[Collected data]

——————

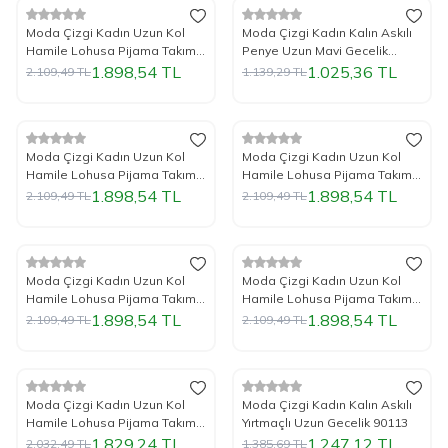
%
Yeni
10
İndirim
%
Yeni
10
İndirim
Moda Çizgi Kadın Uzun Kol
Moda Çizgi Kadın Kalın Askılı
Hamile Lohusa Pijama Takımı
Penye Uzun Mavi Gecelik
Lacivert 45501
12001
1.898,54
TL
1.025,36
TL
2.109,49
TL
1.139,29
TL
%
Yeni
10
İndirim
%
Yeni
10
İndirim
Moda Çizgi Kadın Uzun Kol
Moda Çizgi Kadın Uzun Kol
Hamile Lohusa Pijama Takımı
Hamile Lohusa Pijama Takımı
Pudra 45501
Siyah 45501
1.898,54
TL
1.898,54
TL
2.109,49
TL
2.109,49
TL
%
Yeni
10
İndirim
%
Yeni
10
İndirim
Moda Çizgi Kadın Uzun Kol
Moda Çizgi Kadın Uzun Kol
Hamile Lohusa Pijama Takımı
Hamile Lohusa Pijama Takımı
Mavi 45501
Ekru 45501
1.898,54
TL
1.898,54
TL
2.109,49
TL
2.109,49
TL
%
Yeni
10
İndirim
%
Yeni
10
İndirim
Moda Çizgi Kadın Uzun Kol
Moda Çizgi Kadın Kalın Askılı
Hamile Lohusa Pijama Takımı
Yırtmaçlı Uzun Gecelik 90113
Bordo 45501
1.829,24
TL
1.247,12
TL
2.032,49
TL
1.385,69
TL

——————

What to do →
Reproduce, line for line, the text read from all of the rows above, and leave the pictures out of your answer.

Result of this task →
%
Yeni
10
İndirim
%
Yeni
10
İndirim
Moda Çizgi Kadın Uzun Kol
Moda Çizgi Kadın Kalın Askılı
Hamile Lohusa Pijama Takımı
Penye Uzun Mavi Gecelik
Lacivert 45501
12001
1.898,54
TL
1.025,36
TL
2.109,49
TL
1.139,29
TL
%
Yeni
10
İndirim
%
Yeni
10
İndirim
Moda Çizgi Kadın Uzun Kol
Moda Çizgi Kadın Uzun Kol
Hamile Lohusa Pijama Takımı
Hamile Lohusa Pijama Takımı
Pudra 45501
Siyah 45501
1.898,54
TL
1.898,54
TL
2.109,49
TL
2.109,49
TL
%
Yeni
10
İndirim
%
Yeni
10
İndirim
Moda Çizgi Kadın Uzun Kol
Moda Çizgi Kadın Uzun Kol
Hamile Lohusa Pijama Takımı
Hamile Lohusa Pijama Takımı
Mavi 45501
Ekru 45501
1.898,54
TL
1.898,54
TL
2.109,49
TL
2.109,49
TL
%
Yeni
10
İndirim
%
Yeni
10
İndirim
Moda Çizgi Kadın Uzun Kol
Moda Çizgi Kadın Kalın Askılı
Hamile Lohusa Pijama Takımı
Yırtmaçlı Uzun Gecelik 90113
Bordo 45501
1.829,24
TL
1.247,12
TL
2.032,49
TL
1.385,69
TL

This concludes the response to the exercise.